Exercise instructions:
Tally the lines of the records that contain the string "down", then give the total and nothing more.

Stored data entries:
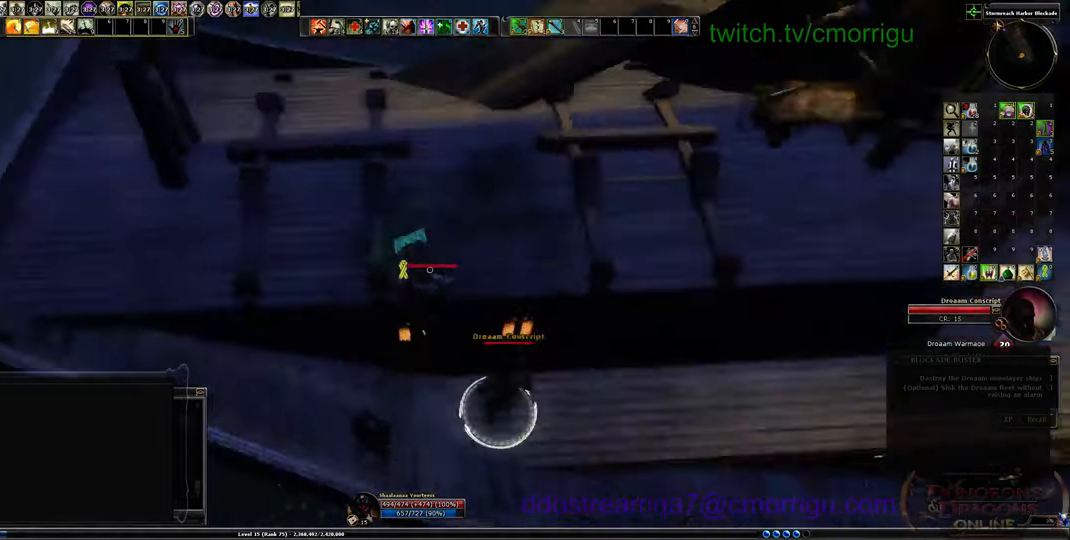
{"keys": [], "events": []}
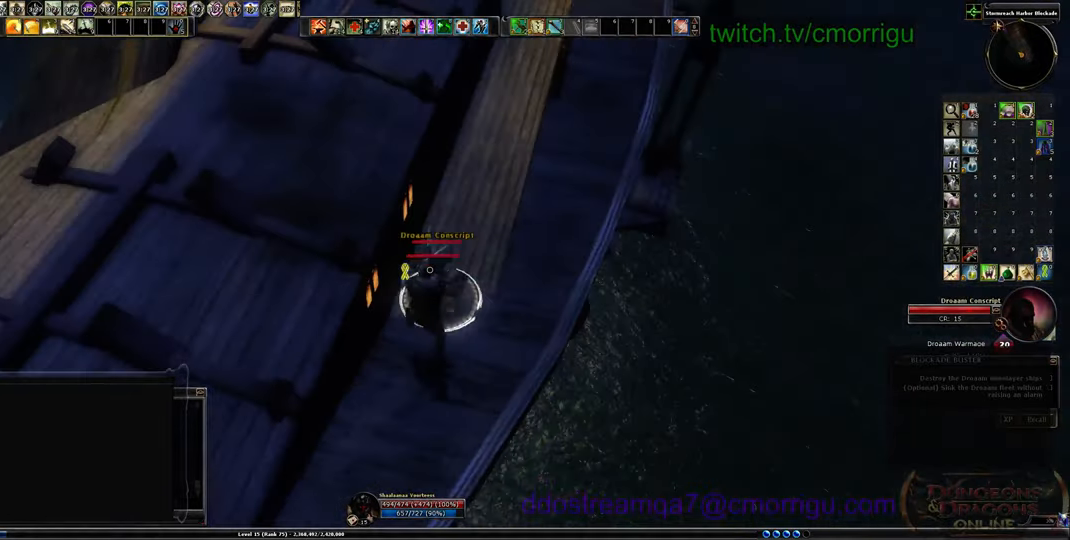
{"keys": [], "events": [[33, "w", "down"], [166, "w", "up"], [200, "1", "down"], [400, "1", "up"]]}
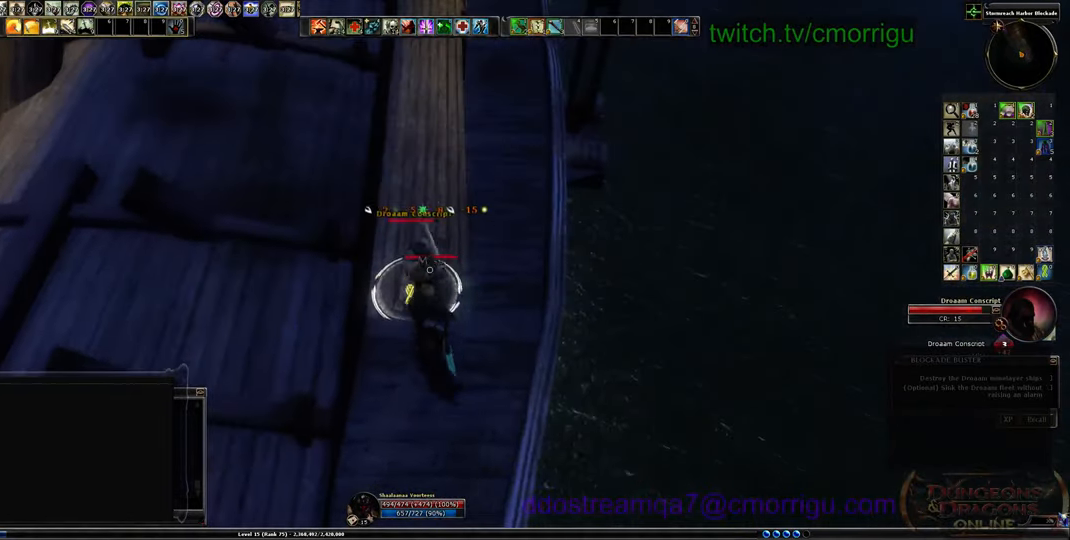
{"keys": [], "events": [[200, "2", "down"], [400, "2", "up"]]}
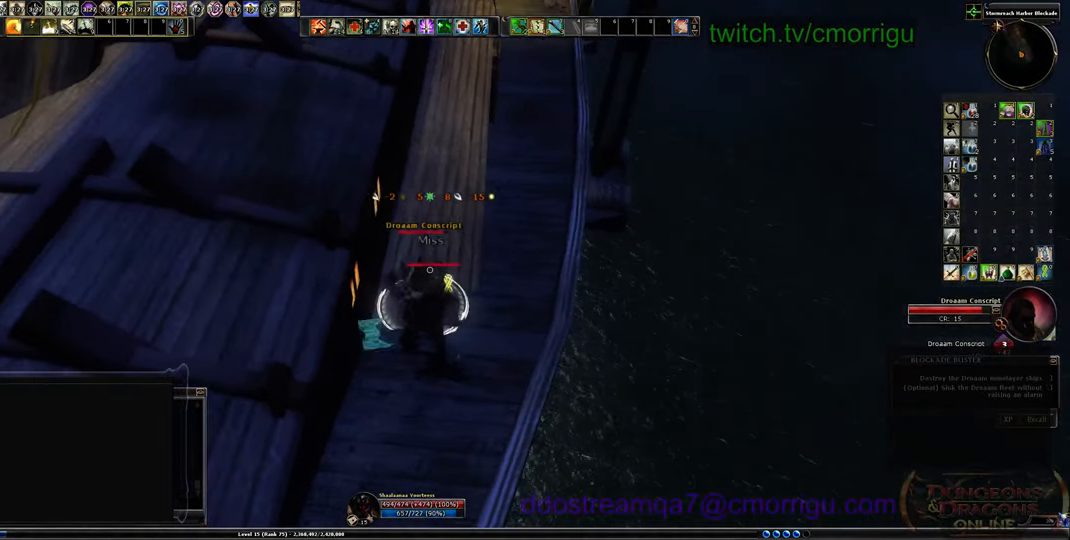
{"keys": [], "events": []}
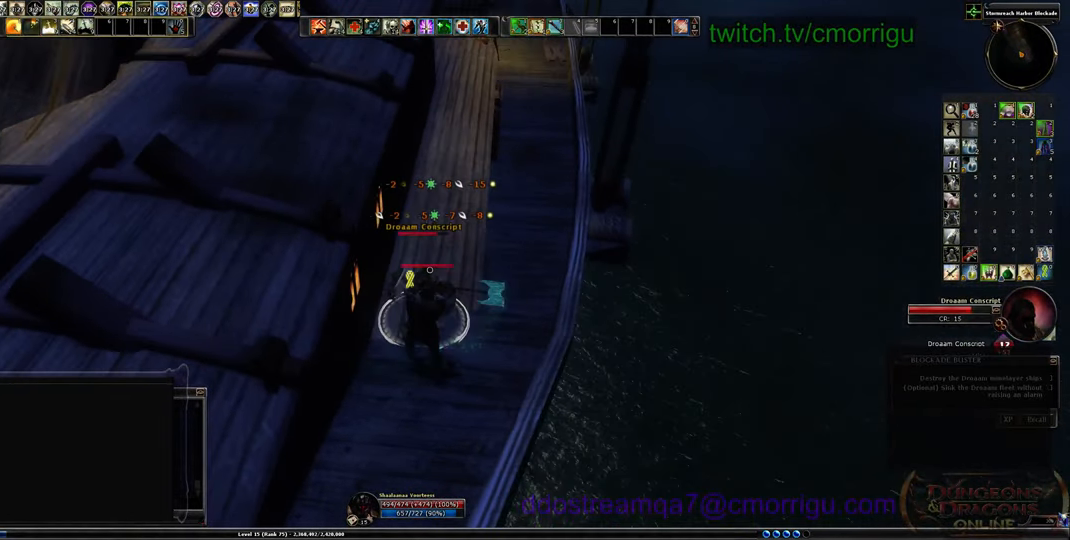
{"keys": [], "events": []}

Solution for this problem:
2